Charles L. Cooke (1891 – 1958), known as Doc Cook, was an American jazz bandleader and arranger. Cook was a Doctor of Music. He first worked as a composer and arranger in Detroit before moving to Chicago around 1910. Cook became resident leader of the orchestra at Paddy Harmon’s Dreamland Ballroom in Chicago from 1922 to 1927, acting as conductor and musical director. The ensemble recorded under several names, such as Cookie’s Gingersnaps, Doc Cook and his 14 Doctors of Syncopation, and Doc Cook’s Dreamland Orchestra. Among those who played in Cook’s band were Freddie Keppard, Jimmie Noone, Johnny St. Cyr, Zutty Singleton, Joe Poston, Andrew Hilaire, and Luis Russell. In 1930, Cook moved to New York City and worked as an arranger for Radio City Music Hall and RKO, working there into the 1940s. On Broadway, he had a number of important orchestration credits.

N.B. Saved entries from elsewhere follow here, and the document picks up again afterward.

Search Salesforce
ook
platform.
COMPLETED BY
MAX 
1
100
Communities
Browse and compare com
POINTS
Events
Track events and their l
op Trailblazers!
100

A proponent of ragtime, he also worked frequently with Eubie Blake, supplying the arrangements for the 1952 revival of Shuffle Along.

Doc Cook’s Dreamland Ballroom Orchestra in 1925; left to right: Bert Green, Fred Garland, Andrew Hilaire, Freddie Keppard, Elwood Graham, William Newton, Kenneth Anderson, Jerome Don Pasquall, Jimmie Noone, Doc Cook, Joe Poston, Robert Shelley, Johnny St. Cyr, Clifford King.